As I recall The Dirt was one of the very first Rock biographies I have ever bought and it set a high standard for every musician bios that came after it. It was more than ten years ago and through the years it remains my favorite out of all the music related work I own. It seems to me that ever since this book was released, everyone who's ever been in a band has released or is writing one, The Dirt wasn't the first bio that went to the extend and earned as much success as it did (*That would probably be Stephen Davis's "Hammer of the Gods" on Led Zeppelin although it doesn't have any input from the band itself. Therefore the first rock bio to earn that title would be Aerosmith's "Walk This Way") but I think it has to take credit for the abundance of books on the band and the subject that have come out since. It's more than just a tale of decadence and rock and roll there's also a very human side to it and to see four individuals who seemed for quite a long time indestructible tell all about their fascinating lives and stories makes us realize how they really aren't so different from us regular/normal people.

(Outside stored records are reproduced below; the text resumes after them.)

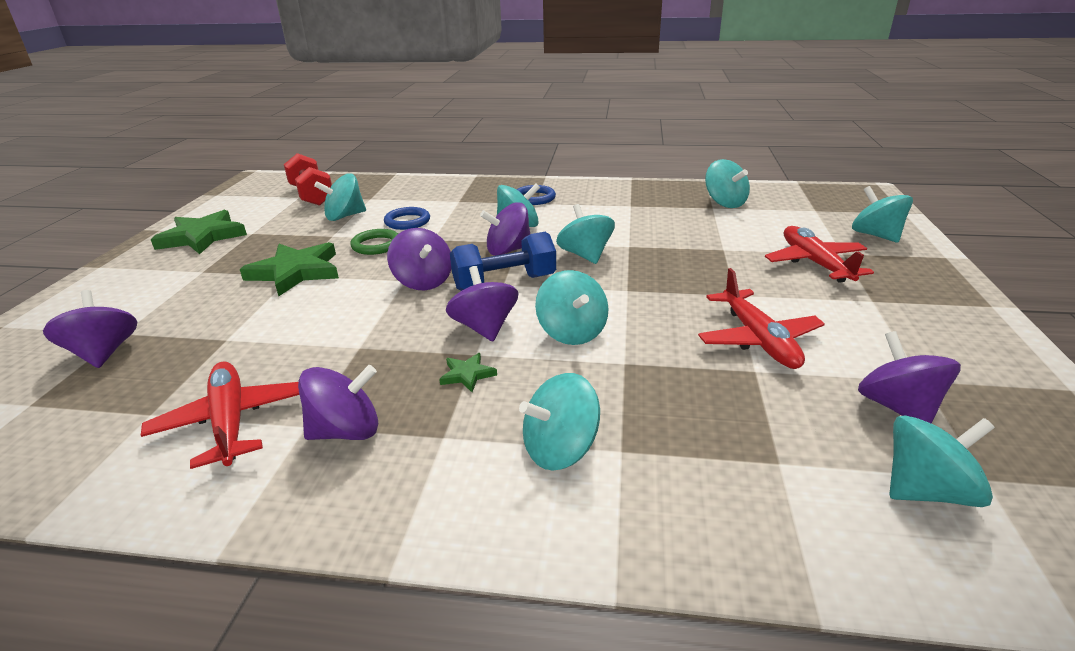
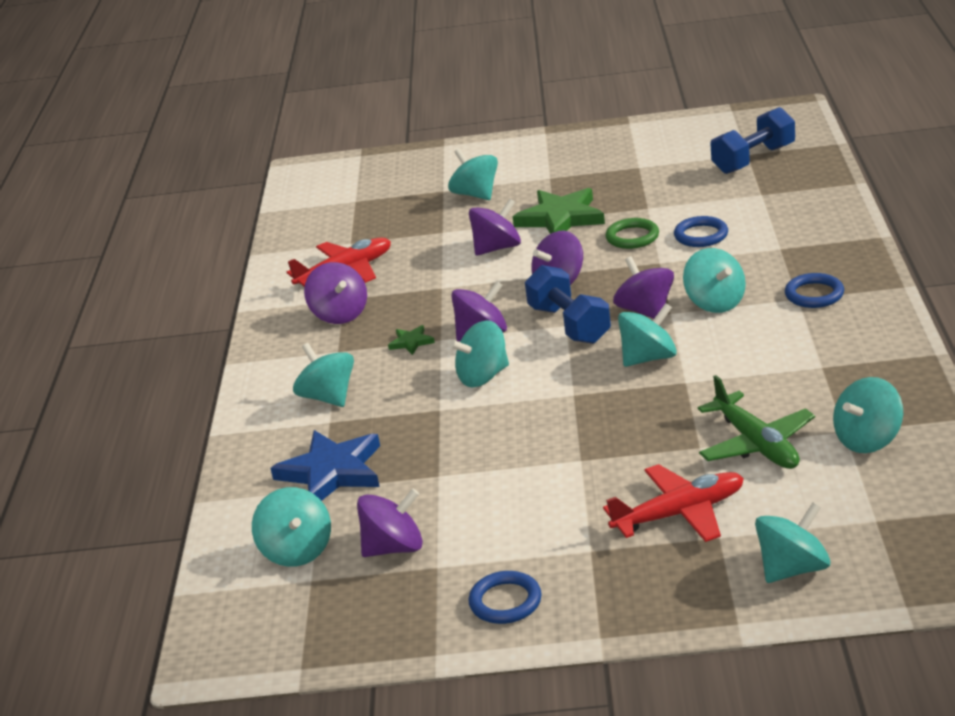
camera: 85 degrees right, 0 degrees up
(104, 353) = (415, 196): purple spinning top -> purple spinning top (497, 248)
(202, 237) = (620, 148): green star -> none
(311, 195) = (753, 159): red dumbbell -> blue dumbbell
(345, 216) = (700, 197): turquoise spinning top -> turquoise spinning top (476, 194)
(723, 232) = (756, 444): none -> green plane
(742, 452) = (332, 472): none -> blue star
(757, 339) = (491, 475): red plane -> none
(965, 345) = (505, 601): none -> blue ring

If there was sixth, seventh star I would give it to The Dirt, this book was a big part of my rock'n'roll education and the blood, sweat and tears found in this book are highly entertaining. I read this as an impressionable teenage fan of the band so, there you go. I think even someone who is not into Motley Crue the band could enjoy the book but may end up being shock or think it's a just a "let's make a band, get drugs, party, tour, have groupies, record etc. and repeat" or a typical rock journey which is not the right attitude to approach reading this book, it's really unlike anything or any bio you've read previously. As a fan of the band and the music I enjoyed this book tremendously, what can I say it is a page turner whether you like them or not, approve of them or their actions or not. Fantastic read, if that's what you're looking for. The highest recommendation possible.